Insight – When is the last time you were punished? Did you do it? Were you guilty? There is a kind of suffering when you are found guilty and must be punished. But this kind of suffering is deserved. Suffering for doing what is right and good, being punished for something you did not do, that is very hard. But how much harder if you were to be punished or hurt simply because you believe in Jesus! This was the context of 1 Peter. Believers received harsh treatment and persecution because they confessed through their baptisms that Jesus was Lord. Today we can see the same thing  in the Islamic world. Talking about Jesus is one thing, but if a Muslim is baptized then it may mean (in many Islamic countries) that he or she will be killed or imprisoned. Suffering for our faith is, however, preparation for glory. After Christ suffered He went “into heaven and is at the right hand of God, with angels, authorities, and powers made subject to him.” He promises that we too will reign with Him if we suffer with Him.

Child Catechism – Why did Christ suffer? Christ suffered for sins once for all, the righteous for the unrighteous, in order to bring you to God.

Discussion – Have you ever been hurt because you were doing what was right?

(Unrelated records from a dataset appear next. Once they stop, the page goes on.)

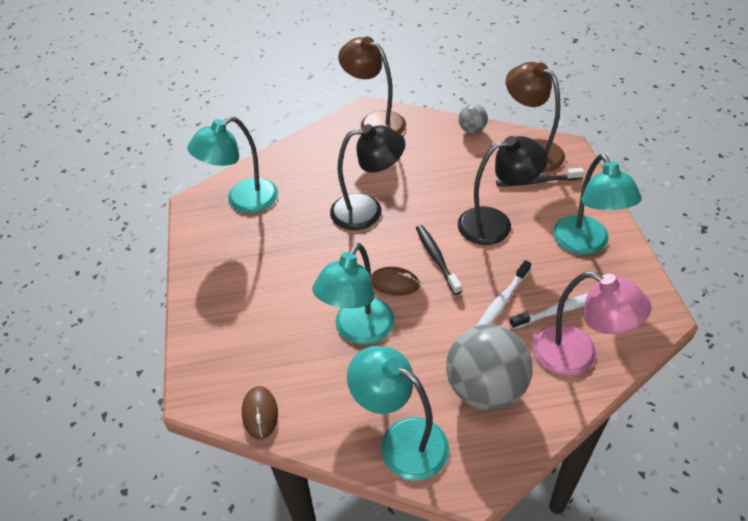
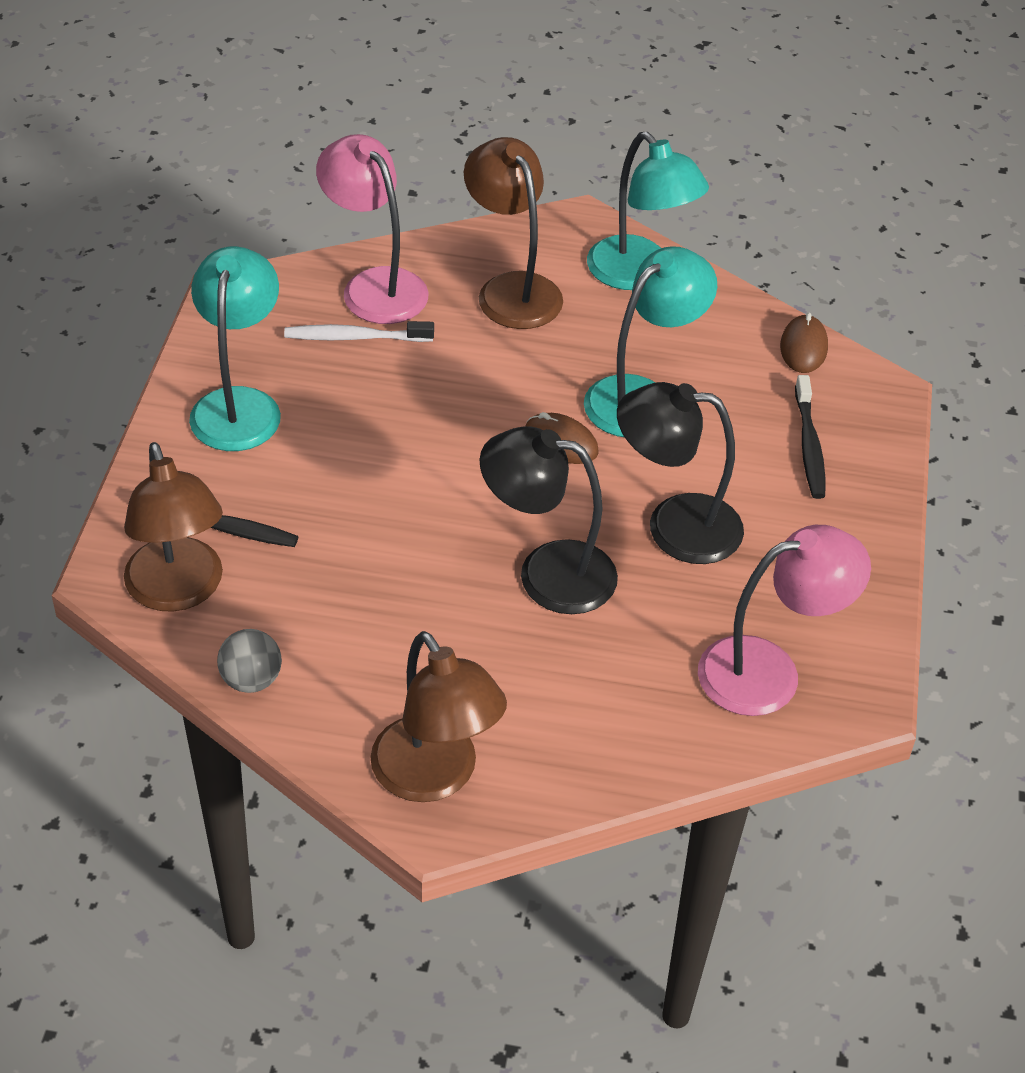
camera: 165 degrees left, 0 degrees up
turquoise lamp [187,116,278,213] -> pink lamp [698,525,871,716]
black toothbrush [416,225,462,295] -> black toothbrush moved to [795,375,825,499]
grey ball [446,324,533,410] -> brown lamp [464,137,563,329]
black lamp [458,136,548,245] -> black lamp moved to [617,382,744,564]
white toothbrush [477,260,531,326] -> none

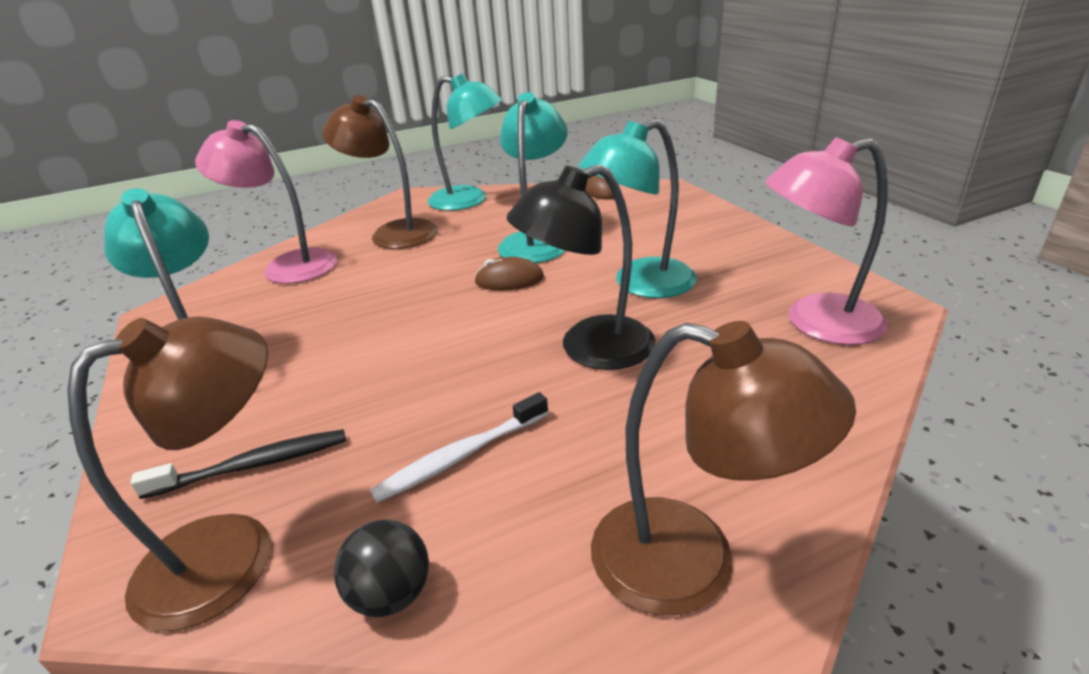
camera: 30 degrees left, 15 degrees down
brown lamp [124,442,223,612] -> brown lamp turned 75 degrees counterclockwise [68,316,270,632]
grey ball [217,629,282,693] -> black ball [334,519,429,617]
white toothbrush [284,321,434,342] -> white toothbrush moved to [370,392,548,503]
black lamp [617,382,744,564] -> turquoise lamp [579,119,697,298]
pink lamp [698,525,871,716] -> pink lamp turned 135 degrees counterclockwise [765,137,888,345]
black toothbrush [795,375,825,499] -> none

Prayer – Almighty God, we come to you in Christ’s name asking that you would relieve the suffering and persecution of Christians in the world. We pray that you would bring gospel peace to countries where Christians are persecuted. Open the eyes of those that would harm baptized Christians for their faith and grant them forgiveness. Give us strength to be bold in our faith. In the name of the Lord Jesus who ascended to Your right hand. Amen.